====== 記事抜粋

ヤマハの男性3人組VOCALOID「ZOLA PROJECT」発売記念イベント開催、浅倉大介&森雪之丞によるデビュー曲を披露

ツイート
ヤマハは、6月20日に「VOCALOID3 Library ZOLA PROJECT」の発売記念イベントを開催した。ゲストとして浅倉大介氏、森雪之丞氏が登場、両氏制作のデモ曲が披露された。

「VOCALOID3 Library ZOLA PROJECT」は、3本の男声歌声ライブラリを同梱したVOCALOID3対応製品。VOCALOID製品で初めてとなる、歌声の主が異なる複数の歌声ライブラリを同梱した製品としても注目を集めている。イベント当日はパッケージの出荷日であり、まさにユーザーの手元に届けられる直前。ニコ生での生中継も行われ、熱のこもったステージとなった。

■「VOCALOIDは新しい楽器」「作品を安易にDISらないで」

最初に登場したのはVOCALOIDの開発者であり、VOCALOIDプロジェクトのリーダーである剣持秀樹氏。VOCALOID発表以来10周年にあたり、パートナー企業やユーザー、リスナーらに感謝を述べたあと、「VOCALOIDとは何か?」ということについてあらためて触れた。「VOCALOIDで曲を作る行為は演奏行為そのもの」「リアルタイムの演奏行為ではなくオフラインでの演奏行為なんじゃないか」とし、「VOCALOIDは音楽を入力する人がすべてをコントロールできる、歌声ですらコントロールできるという意味において、これは楽器だと考えている」「しかも新しい楽器」とコメント。そして、「VOCALOIDの歌声ライブラリの差は音色の差なんじゃないか?」とし、「ZOLAはいままでのVOCALOIDにはない新しい音色」と紹介した。

「歴史を振り返ると、新しい楽器が生み出されたあとには必ず新しい音楽が出てきている。古くはバイオリンもそうだしピアノも、そしてエレキもシンセも。そして、VOCALOIDという新しい楽器によって新しい音楽が次々と生み出されている」「どうかみなさん、この新しい楽器の中の新しい音色を使って、また新しい音楽を作り出していっていただければ」としたあと、最後に一言、と続けた。「VOCALOIDを使って数多くのボカロPのみなさまが心血を注いで楽曲を作って投稿している。どうぞ、そういう作品を安易にDISらないでください。ただし、これは批判をするなという意味ではありません。愛情を持って批判してください。この時代を生きているみなさんには、この時代の文化を育てていくという責任があると思います。VOCALOIDという文化がこれから育っていくかどうかということは、みなさんがどれだけ愛情を持って批判できるかどうかということにかかっていると思います」。

■3人分でお買い得 グループ曲用に新プラグインも収録

続いて、ZOLA PROJECTのプロデューサー瀬戸優樹氏をはじめとした企画・開発・マーケティングチームの面々による商品紹介。まず、読み方については「ぞらプロジェクト」であると説明したあと、パッケージにガイドブックと使い方を説明するムービーが収録されているので初心者でも気軽に楽しめる点をアピール。また、これまでのライブラリと異なり、ソロはもちろんグループで歌うことを目的に作られたことが強調され、「1本の中に3人分の声が入ってる。そういう意味でもすごくお買い得」「3つを同時に歌わせた時にさらに本領を発揮する」とした。また、制作時の苦労では、収録時に声主への何度も駄目だしが行われたというエピソードも披露された。

============

* 資料への設問:
1. 発売記念イベントの記事で「続いて、ZOLA PROJECTのプロデューサー」から始まる段落を、主な事実を残したまま箇条書きにまとめてください。
2. 発売記念イベントの記事の続きを、最後の文の次から書き進めよ。

====== 抽出資料

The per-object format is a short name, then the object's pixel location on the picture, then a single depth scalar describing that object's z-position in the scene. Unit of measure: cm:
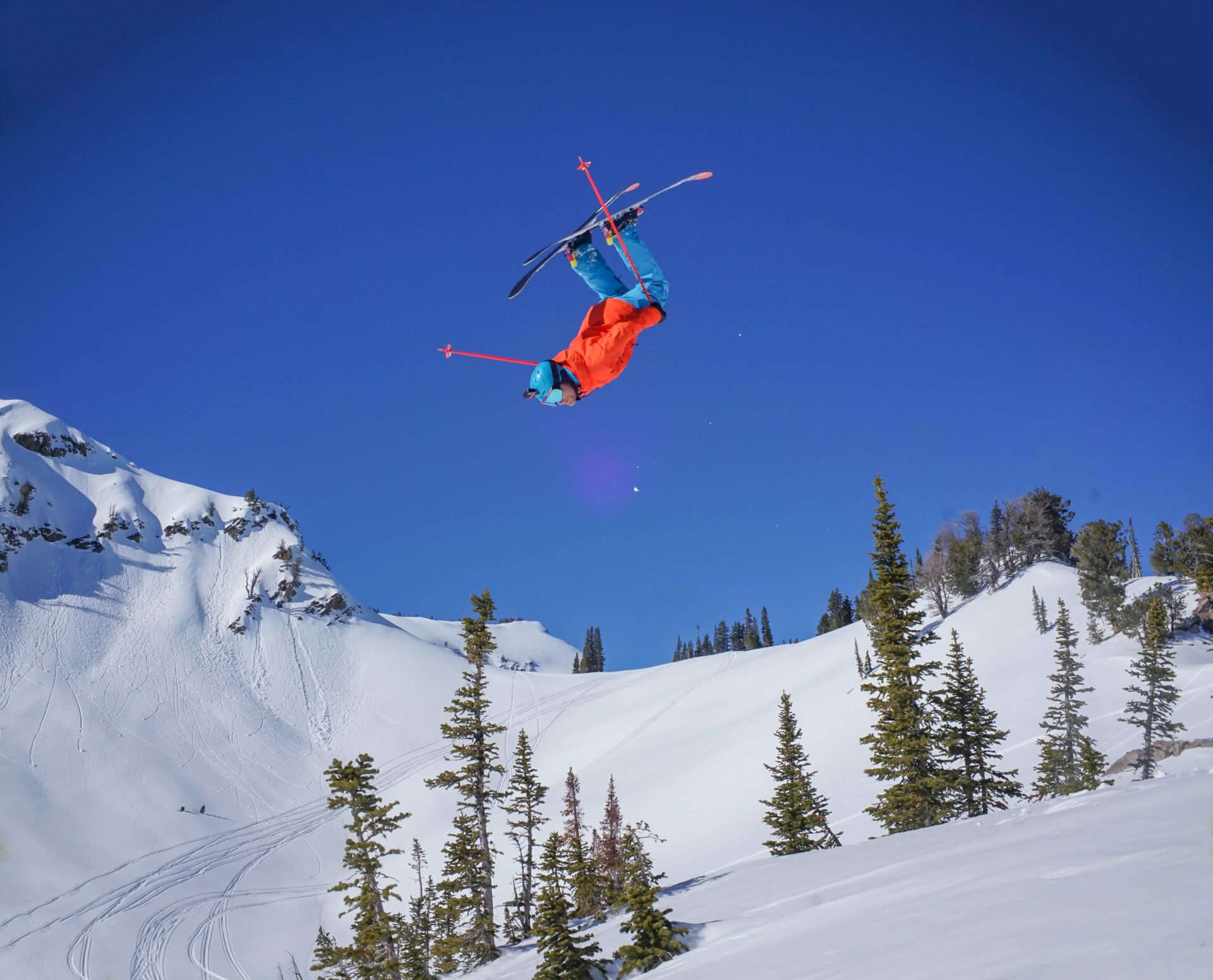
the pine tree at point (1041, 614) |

============
====== 抽出資料

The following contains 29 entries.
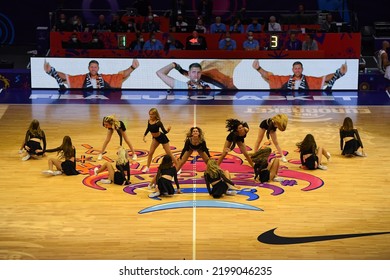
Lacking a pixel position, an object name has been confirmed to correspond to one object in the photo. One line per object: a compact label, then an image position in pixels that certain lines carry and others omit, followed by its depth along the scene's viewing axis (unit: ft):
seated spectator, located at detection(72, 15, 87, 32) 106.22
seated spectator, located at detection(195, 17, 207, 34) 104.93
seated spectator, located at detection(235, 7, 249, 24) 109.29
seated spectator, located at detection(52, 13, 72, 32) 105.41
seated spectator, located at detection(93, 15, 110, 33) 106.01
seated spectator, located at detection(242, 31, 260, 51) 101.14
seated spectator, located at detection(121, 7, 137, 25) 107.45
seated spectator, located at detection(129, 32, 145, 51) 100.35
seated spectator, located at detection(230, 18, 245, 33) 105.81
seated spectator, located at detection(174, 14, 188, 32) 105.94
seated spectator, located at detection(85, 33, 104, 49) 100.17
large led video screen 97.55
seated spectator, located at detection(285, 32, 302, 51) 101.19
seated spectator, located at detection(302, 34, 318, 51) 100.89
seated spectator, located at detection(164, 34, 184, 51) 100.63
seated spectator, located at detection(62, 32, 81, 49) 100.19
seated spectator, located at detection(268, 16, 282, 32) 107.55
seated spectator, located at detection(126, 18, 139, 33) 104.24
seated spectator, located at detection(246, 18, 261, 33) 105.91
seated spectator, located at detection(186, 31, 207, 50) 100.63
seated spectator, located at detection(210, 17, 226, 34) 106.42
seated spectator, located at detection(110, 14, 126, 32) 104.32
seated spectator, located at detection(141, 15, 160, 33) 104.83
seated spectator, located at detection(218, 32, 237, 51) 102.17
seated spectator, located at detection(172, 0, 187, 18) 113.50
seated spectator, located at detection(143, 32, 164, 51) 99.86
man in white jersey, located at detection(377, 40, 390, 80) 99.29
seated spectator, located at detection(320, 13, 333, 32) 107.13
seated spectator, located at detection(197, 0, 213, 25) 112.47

============

* 解答例:
1.
- プロデューサーの瀬戸優樹氏をはじめ、企画・開発・マーケティングチームが商品を紹介した。
- 読み方は「ぞらプロジェクト」。
- パッケージにはガイドブックと使い方を説明するムービーが収録されており、初心者でも気軽に楽しめる。
- これまでのライブラリとは異なり、ソロに加えてグループで歌うことを目的に作られた。
- 1本に3人分の声が入っているのでお買い得で、3つを同時に歌わせると本領を発揮する。
- 収録時には声主に何度も駄目だしが行われた。

2.
機能面で注目したいのが、簡単にグループの曲を作ることができる新しいJob Pluginの追加だ。Job Pluginは、たとえば「入力した音符を全部一括してスタッカートにしたい」という決まったルールに従ってシーケンスに編集を加える機能。今回ZOLA PROJECTには「ZOLA Unison」というプラグインが追加されている。これはコーラスやユニゾンパートを作るのに効果的なもので、発音タイミングや音程のパラメータにばらつきを与えてくれる。Solo/Unison/Chorusの3タイプが用意され、同じフレーズを複数人に歌わせる場合にそれぞれ違った表情が簡単に付けられるようになっている。ZOLA専用ではなく、ほかのライブラリでの利用が可能なのもうれしいところだ。


▲同一旋律を複数の歌声ライブラリで歌わせる際にきれいに聞こえるようにするJob Plugin「ZOLA Unison」。タイミングやピッチベンド、ベロシティなどのパラメーターに自動的にばらつきを与える。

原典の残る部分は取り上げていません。